Thanks, I modify codes following your suggestions.
but compiler will report error when i try to use call_once().

use std::future::Future;

pub struct RpcRetryWrapper<C, I, F> {
	pub f: F,
	marker: std::marker::PhantomData<fn(&mut C, I)>,
}

  

impl<C, I, F> RpcRetryWrapper<C, I, F> {
	fn new(f: F) -> Self {
		Self {
			f,
			marker: std::marker::PhantomData,	
		}
	}
}

  

impl<C, I, O, F> RpcRetryWrapper<C, I, F>
where
	I: Clone,
	F: for<'a> Fn(&'a mut C, I) -> O,
	O: Future,
{
	async fn call_once(&self, client: &mut C, request: I) -> O::Output {
		(self.f)(client, request).await
	}
	async fn call_twice(&self, client: &mut C, request: I) -> O::Output {
		let first_res = (self.f)(client, request.clone()).await;
		let second_res = (self.f)(client, request.clone()).await;
		second_res
	}
}

#[cfg(test)]
mod tests {
	use crate::{call_exmaple, RpcRetryWrapper};

	#[tokio::test]
	async fn it_works() {
		let mut client = "client".to_string();
		let request = "hello".to_string();
		let wrapper: RpcRetryWrapper<String, String, _> = RpcRetryWrapper::new(call_exmaple);
		wrapper.call_once(&mut client, request); // error reported here.
	}
}

impl<C, I, O, F> RpcRetryWrapper<C, I, F>
where
	I: Clone,
	F: for<'a> Fn(&'a mut C, I) -> O,
	O: Future,

async fn outputs capture their input lifetimes, and so they cannot be represented by a type parameter like O when there is an input lifetime, as O must resolve to a single concrete type. The returned Futures are not all the same single type; they vary by lifetime.

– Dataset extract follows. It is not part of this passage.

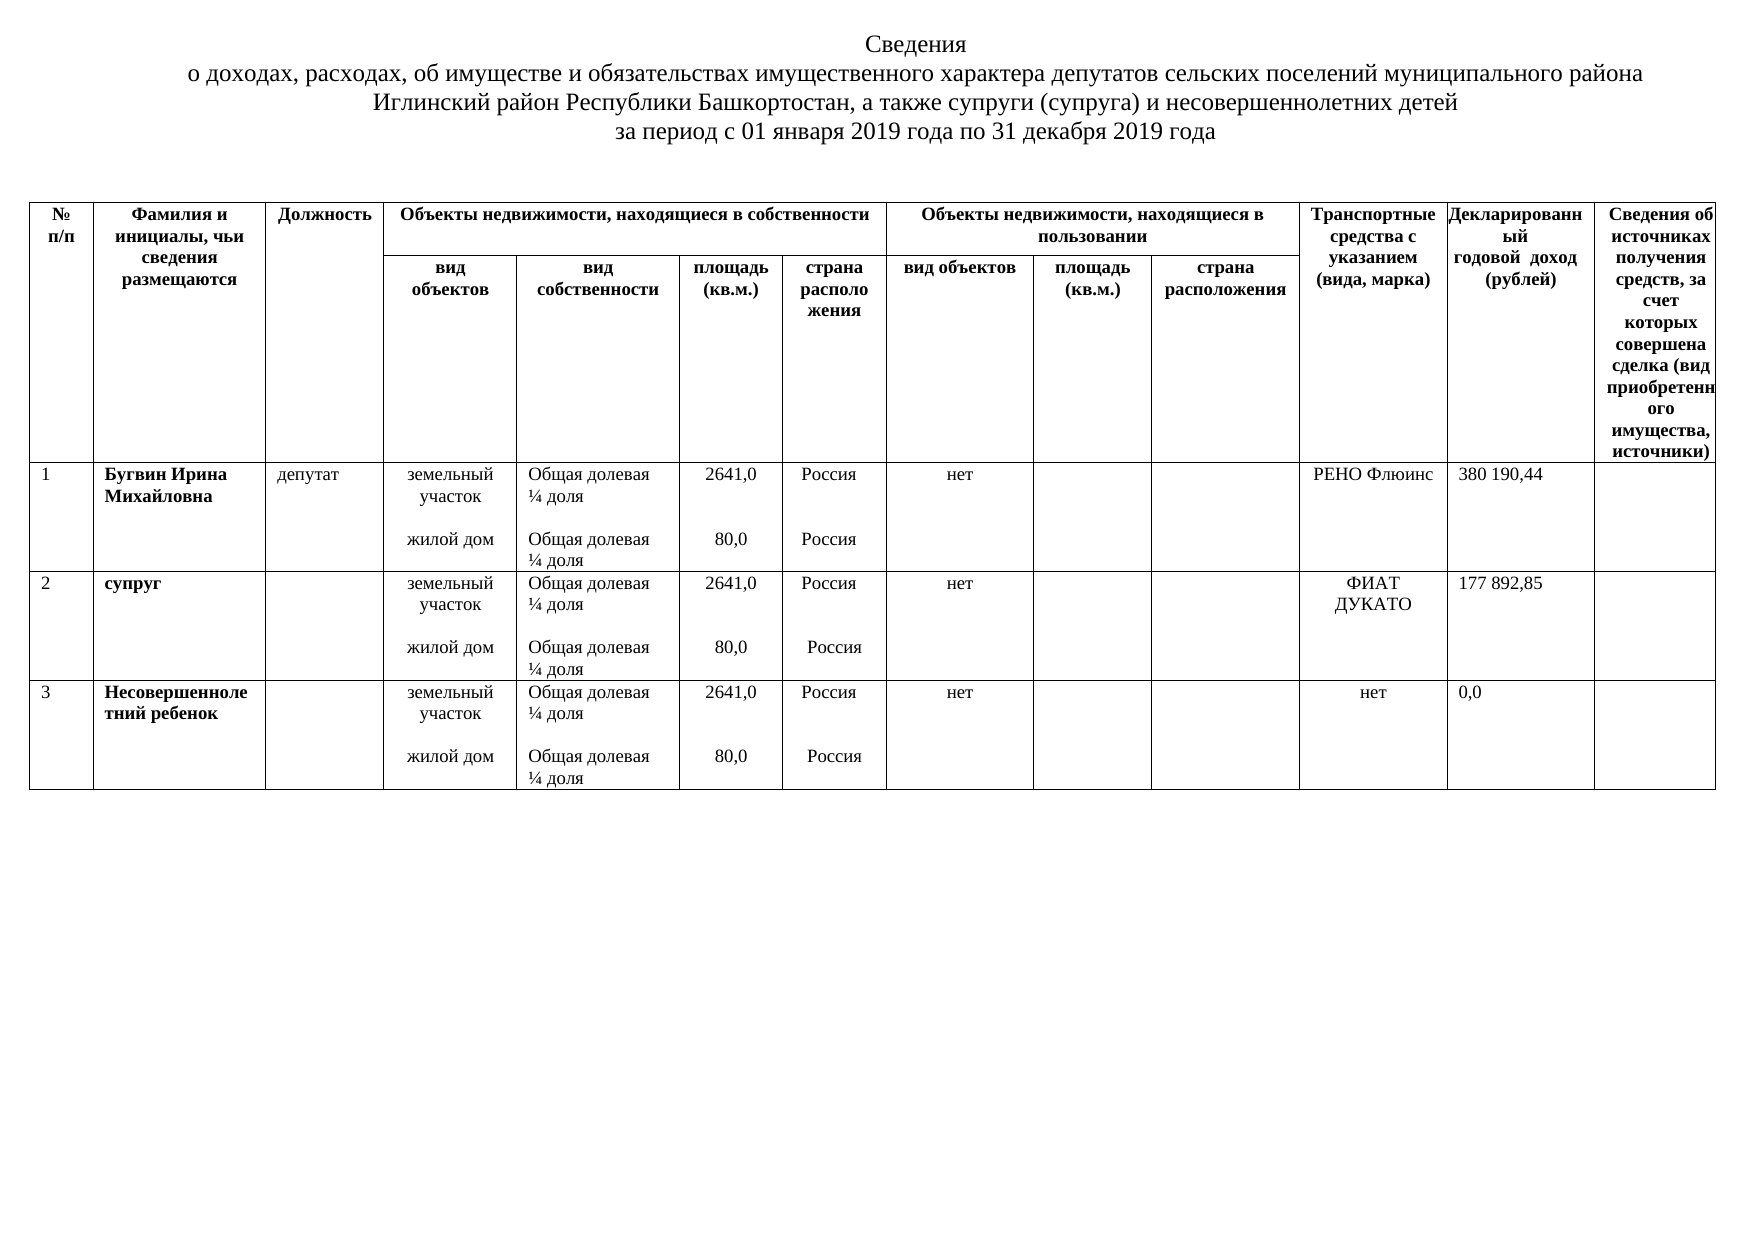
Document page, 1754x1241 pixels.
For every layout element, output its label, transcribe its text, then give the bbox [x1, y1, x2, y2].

There are verbose ways to try and get around that restriction in some cases, but last I knew they don't work for the async fn case (the compiler can't yet see through the indirection and too many higher-ranked bounds).

3 Likes

Here is my another try to solve this problem.

  1. construct a concrete type LifetimeBoundFutureWrapper for output future of async fn which capture input lifetimes. it seems ok to convert output of call_example into a LifetimeBoundFutureWrapper<'_, String, _>.
trait LifetimeBoundFuture<'a, T>: 'a + Future<Output = T> {}

impl<'a, T, F> LifetimeBoundFuture<'a, T> for F where F: 'a + Future<Output = T> {}

struct LifetimeBoundFutureWrapper<'a, T, F> {
    fut: F,
    marker: std::marker::PhantomData<fn() -> &'a T>,
}

impl<'a, T, F> From<F> for LifetimeBoundFutureWrapper<'a, T, F>
where
    F: LifetimeBoundFuture<'a, T>,
{
    fn from(fut: F) -> Self {
        Self {
            fut,
            marker: std::marker::PhantomData,
        }
    }
}

async fn call_exmaple(client: &mut String, request: String) -> String {
	request
}

#[cfg(test)]
mod tests {
    use crate::{call_exmaple, LifetimeBoundFutureWrapper, RpcRetryWrapper};

    #[tokio::test]
    async fn future_wrapper_test() {
        let mut client = "client".to_string();
        let request = "hello".to_string();

        let fut_wrapper: LifetimeBoundFutureWrapper<'_, String, _> =
            call_exmaple(&mut client, request).into();
    }
}
  1. Modify trait bound in RpcRetryWrapper
impl<C, I, O, F> RpcRetryWrapper<C, I, F>
where
    I: Clone,
    F: for<'a> Fn(&'a mut C, I) -> LifetimeBoundFutureWrapper<'a, O::Output, O>,
    O: Future,
  1. Finally, how to prove that call_example satisfy the trait bound. All i knew is to define an immediate trait like AsyncFuncExt to do blanket implementation for all async fn of this form.